### Work to be completed
Retype each entry below, keeping every character the same.

### Stored data entries
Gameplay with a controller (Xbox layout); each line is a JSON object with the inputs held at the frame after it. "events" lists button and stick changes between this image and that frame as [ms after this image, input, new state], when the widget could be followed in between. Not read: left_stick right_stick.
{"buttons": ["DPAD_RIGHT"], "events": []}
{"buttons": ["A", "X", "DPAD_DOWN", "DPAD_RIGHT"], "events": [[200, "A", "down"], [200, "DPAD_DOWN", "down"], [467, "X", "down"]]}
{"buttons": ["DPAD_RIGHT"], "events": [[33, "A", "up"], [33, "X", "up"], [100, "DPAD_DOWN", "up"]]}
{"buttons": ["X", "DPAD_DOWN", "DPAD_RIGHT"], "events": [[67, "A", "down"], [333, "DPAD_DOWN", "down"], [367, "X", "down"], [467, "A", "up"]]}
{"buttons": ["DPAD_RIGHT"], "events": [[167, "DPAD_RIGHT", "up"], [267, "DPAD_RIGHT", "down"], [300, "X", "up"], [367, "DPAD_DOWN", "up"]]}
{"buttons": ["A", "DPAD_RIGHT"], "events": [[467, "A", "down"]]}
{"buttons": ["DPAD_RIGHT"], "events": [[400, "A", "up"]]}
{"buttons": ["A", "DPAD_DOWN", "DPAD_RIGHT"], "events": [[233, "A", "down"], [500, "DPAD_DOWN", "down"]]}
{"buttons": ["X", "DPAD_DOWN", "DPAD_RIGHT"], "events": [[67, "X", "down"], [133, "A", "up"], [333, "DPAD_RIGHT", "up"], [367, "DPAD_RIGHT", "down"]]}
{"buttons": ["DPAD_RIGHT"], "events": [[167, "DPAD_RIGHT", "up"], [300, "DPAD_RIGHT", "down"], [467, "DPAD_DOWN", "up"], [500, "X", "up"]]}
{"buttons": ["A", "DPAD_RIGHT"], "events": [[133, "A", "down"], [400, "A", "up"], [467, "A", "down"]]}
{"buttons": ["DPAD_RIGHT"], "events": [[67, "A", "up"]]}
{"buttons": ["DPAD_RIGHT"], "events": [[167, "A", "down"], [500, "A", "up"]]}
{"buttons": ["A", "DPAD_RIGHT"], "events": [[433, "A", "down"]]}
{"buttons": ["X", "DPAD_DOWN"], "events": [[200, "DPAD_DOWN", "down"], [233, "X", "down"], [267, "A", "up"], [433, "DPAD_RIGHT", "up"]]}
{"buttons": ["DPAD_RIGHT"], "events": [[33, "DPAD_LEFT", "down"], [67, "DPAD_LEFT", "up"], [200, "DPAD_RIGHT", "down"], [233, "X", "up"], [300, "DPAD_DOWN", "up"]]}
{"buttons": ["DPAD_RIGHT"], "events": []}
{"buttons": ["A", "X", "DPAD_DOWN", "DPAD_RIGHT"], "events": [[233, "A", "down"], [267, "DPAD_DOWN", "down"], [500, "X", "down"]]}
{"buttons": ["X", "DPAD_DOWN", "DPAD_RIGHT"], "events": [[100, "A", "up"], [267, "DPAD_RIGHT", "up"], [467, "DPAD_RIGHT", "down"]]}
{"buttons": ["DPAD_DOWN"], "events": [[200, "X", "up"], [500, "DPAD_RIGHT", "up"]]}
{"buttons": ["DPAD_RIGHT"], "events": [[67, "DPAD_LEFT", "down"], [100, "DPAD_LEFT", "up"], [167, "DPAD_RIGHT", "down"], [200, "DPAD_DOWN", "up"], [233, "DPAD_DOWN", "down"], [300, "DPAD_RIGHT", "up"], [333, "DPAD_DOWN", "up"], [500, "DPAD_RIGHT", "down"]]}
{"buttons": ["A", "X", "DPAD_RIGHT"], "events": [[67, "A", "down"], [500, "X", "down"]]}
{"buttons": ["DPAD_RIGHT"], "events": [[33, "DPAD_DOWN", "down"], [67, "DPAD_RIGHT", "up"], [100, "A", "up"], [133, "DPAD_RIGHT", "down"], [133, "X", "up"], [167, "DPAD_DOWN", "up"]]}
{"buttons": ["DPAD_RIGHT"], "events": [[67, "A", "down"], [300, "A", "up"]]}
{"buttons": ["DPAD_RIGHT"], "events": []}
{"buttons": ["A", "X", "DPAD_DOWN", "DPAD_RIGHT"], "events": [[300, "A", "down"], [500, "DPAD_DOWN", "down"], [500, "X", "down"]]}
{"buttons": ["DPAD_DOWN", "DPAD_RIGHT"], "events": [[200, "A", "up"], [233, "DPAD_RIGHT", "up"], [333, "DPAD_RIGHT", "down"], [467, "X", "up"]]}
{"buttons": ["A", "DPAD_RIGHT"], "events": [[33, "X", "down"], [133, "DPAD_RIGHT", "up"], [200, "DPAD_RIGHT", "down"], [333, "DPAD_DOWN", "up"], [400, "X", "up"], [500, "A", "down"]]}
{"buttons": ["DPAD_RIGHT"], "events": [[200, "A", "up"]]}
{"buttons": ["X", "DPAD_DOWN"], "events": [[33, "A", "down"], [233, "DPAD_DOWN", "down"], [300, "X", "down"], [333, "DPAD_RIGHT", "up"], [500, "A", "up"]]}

### Exercise solution
Gameplay with a controller (Xbox layout); each line is a JSON object with the inputs held at the frame after it. "events" lists button and stick changes between this image and that frame as [ms after this image, input, new state], when the widget could be followed in between. Not read: left_stick right_stick.
{"buttons": ["DPAD_RIGHT"], "events": []}
{"buttons": ["A", "X", "DPAD_DOWN", "DPAD_RIGHT"], "events": [[200, "A", "down"], [200, "DPAD_DOWN", "down"], [467, "X", "down"]]}
{"buttons": ["DPAD_RIGHT"], "events": [[33, "A", "up"], [33, "X", "up"], [100, "DPAD_DOWN", "up"]]}
{"buttons": ["X", "DPAD_DOWN", "DPAD_RIGHT"], "events": [[67, "A", "down"], [333, "DPAD_DOWN", "down"], [367, "X", "down"], [467, "A", "up"]]}
{"buttons": ["DPAD_RIGHT"], "events": [[167, "DPAD_RIGHT", "up"], [267, "DPAD_RIGHT", "down"], [300, "X", "up"], [367, "DPAD_DOWN", "up"]]}
{"buttons": ["A", "DPAD_RIGHT"], "events": [[467, "A", "down"]]}
{"buttons": ["DPAD_RIGHT"], "events": [[400, "A", "up"]]}
{"buttons": ["A", "DPAD_DOWN", "DPAD_RIGHT"], "events": [[233, "A", "down"], [500, "DPAD_DOWN", "down"]]}
{"buttons": ["X", "DPAD_DOWN", "DPAD_RIGHT"], "events": [[67, "X", "down"], [133, "A", "up"], [333, "DPAD_RIGHT", "up"], [367, "DPAD_RIGHT", "down"]]}
{"buttons": ["DPAD_RIGHT"], "events": [[167, "DPAD_RIGHT", "up"], [300, "DPAD_RIGHT", "down"], [467, "DPAD_DOWN", "up"], [500, "X", "up"]]}
{"buttons": ["A", "DPAD_RIGHT"], "events": [[133, "A", "down"], [400, "A", "up"], [467, "A", "down"]]}
{"buttons": ["DPAD_RIGHT"], "events": [[67, "A", "up"]]}
{"buttons": ["DPAD_RIGHT"], "events": [[167, "A", "down"], [500, "A", "up"]]}
{"buttons": ["A", "DPAD_RIGHT"], "events": [[433, "A", "down"]]}
{"buttons": ["X", "DPAD_DOWN"], "events": [[200, "DPAD_DOWN", "down"], [233, "X", "down"], [267, "A", "up"], [433, "DPAD_RIGHT", "up"]]}
{"buttons": ["DPAD_RIGHT"], "events": [[33, "DPAD_LEFT", "down"], [67, "DPAD_LEFT", "up"], [200, "DPAD_RIGHT", "down"], [233, "X", "up"], [300, "DPAD_DOWN", "up"]]}
{"buttons": ["DPAD_RIGHT"], "events": []}
{"buttons": ["A", "X", "DPAD_DOWN", "DPAD_RIGHT"], "events": [[233, "A", "down"], [267, "DPAD_DOWN", "down"], [500, "X", "down"]]}
{"buttons": ["X", "DPAD_DOWN", "DPAD_RIGHT"], "events": [[100, "A", "up"], [267, "DPAD_RIGHT", "up"], [467, "DPAD_RIGHT", "down"]]}
{"buttons": ["DPAD_DOWN"], "events": [[200, "X", "up"], [500, "DPAD_RIGHT", "up"]]}
{"buttons": ["DPAD_RIGHT"], "events": [[67, "DPAD_LEFT", "down"], [100, "DPAD_LEFT", "up"], [167, "DPAD_RIGHT", "down"], [200, "DPAD_DOWN", "up"], [233, "DPAD_DOWN", "down"], [300, "DPAD_RIGHT", "up"], [333, "DPAD_DOWN", "up"], [500, "DPAD_RIGHT", "down"]]}
{"buttons": ["A", "X", "DPAD_RIGHT"], "events": [[67, "A", "down"], [500, "X", "down"]]}
{"buttons": ["DPAD_RIGHT"], "events": [[33, "DPAD_DOWN", "down"], [67, "DPAD_RIGHT", "up"], [100, "A", "up"], [133, "DPAD_RIGHT", "down"], [133, "X", "up"], [167, "DPAD_DOWN", "up"]]}
{"buttons": ["DPAD_RIGHT"], "events": [[67, "A", "down"], [300, "A", "up"]]}
{"buttons": ["DPAD_RIGHT"], "events": []}
{"buttons": ["A", "X", "DPAD_DOWN", "DPAD_RIGHT"], "events": [[300, "A", "down"], [500, "DPAD_DOWN", "down"], [500, "X", "down"]]}
{"buttons": ["DPAD_DOWN", "DPAD_RIGHT"], "events": [[200, "A", "up"], [233, "DPAD_RIGHT", "up"], [333, "DPAD_RIGHT", "down"], [467, "X", "up"]]}
{"buttons": ["A", "DPAD_RIGHT"], "events": [[33, "X", "down"], [133, "DPAD_RIGHT", "up"], [200, "DPAD_RIGHT", "down"], [333, "DPAD_DOWN", "up"], [400, "X", "up"], [500, "A", "down"]]}
{"buttons": ["DPAD_RIGHT"], "events": [[200, "A", "up"]]}
{"buttons": ["X", "DPAD_DOWN"], "events": [[33, "A", "down"], [233, "DPAD_DOWN", "down"], [300, "X", "down"], [333, "DPAD_RIGHT", "up"], [500, "A", "up"]]}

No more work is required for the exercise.